We came from many parts of Eastern Australia, Papua New Guinea and Nauru to answer our first ASOPA roll call. Vic Parkinson called it in the classroom; roadside end, adjacent to the Army Intelligence barracks. Twenty-two eager beavers had arrived ready to do their bit. A few made an impression even at that first gathering. Bob Turner cracked at least two, unsolicited jokes: he would prove to be the Class’s irrepressible personality, good natured and quick witted. Jack Busby dazzled with his stories, smiling his slow smile and tweaking an RAAF moustache. Brian Davis, a younger starter, felt compelled to ask, “Are there prizes at the end of the course?” All were pretty much in awe and anticipation of what we had signed up to do - worth £9 pounds a week, an enormous wage to most of us.
ASOPA wasn't all work and no play! The other way around would be closer to the truth. For a small sum, the Class bought a 1924 Dodge with four days registration. Driving around the Mosman streets late one afternoon (no lights, no radiator cap, a windscreen that required the front left passenger to hold it in place), a policeman asked to inspect the vehicle. He chose to open the front right door to let the driver out, and the door came away in his hand to the delight of all passengers. The good copper told us all to go home and “get that thing off the road”. I am sad to say that's what we did: that thing went over the edge of the road leading to the Clifton Gardens pub. Young people! What was wrong with them in those days?

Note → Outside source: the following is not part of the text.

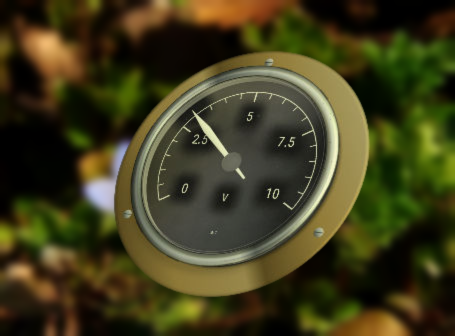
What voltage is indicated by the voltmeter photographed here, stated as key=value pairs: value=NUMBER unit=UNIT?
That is value=3 unit=V
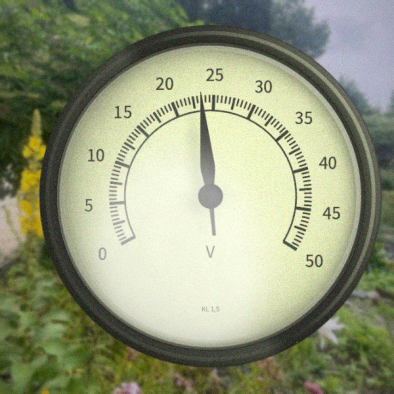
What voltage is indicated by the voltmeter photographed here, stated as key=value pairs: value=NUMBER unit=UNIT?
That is value=23.5 unit=V
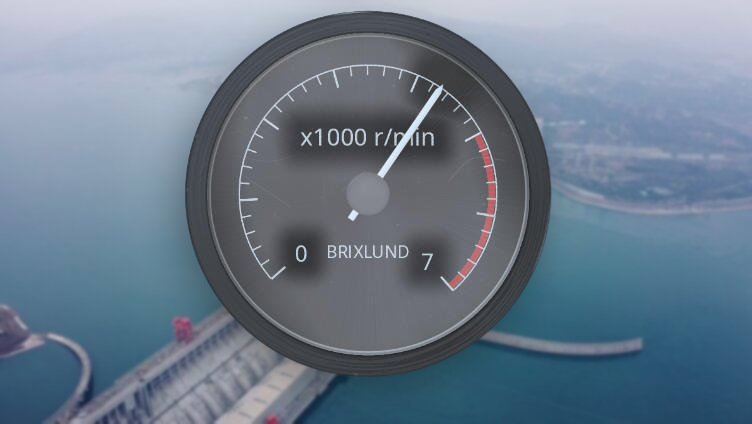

It appears that those of us still living have gone forth, done their bit, done their best and are still at it. Some have experienced significant public success; some have had to overcome disappointing moments. However all harbour the fondest memories of their cadet years at ASOPA.
Photo: For relatively well paid ASOPA students, second hand cars (usually with two wheels in the grave) were de rigeur. Here Howard Ralph [Class of 1962-63] disports himself atop of John Toms' Austin.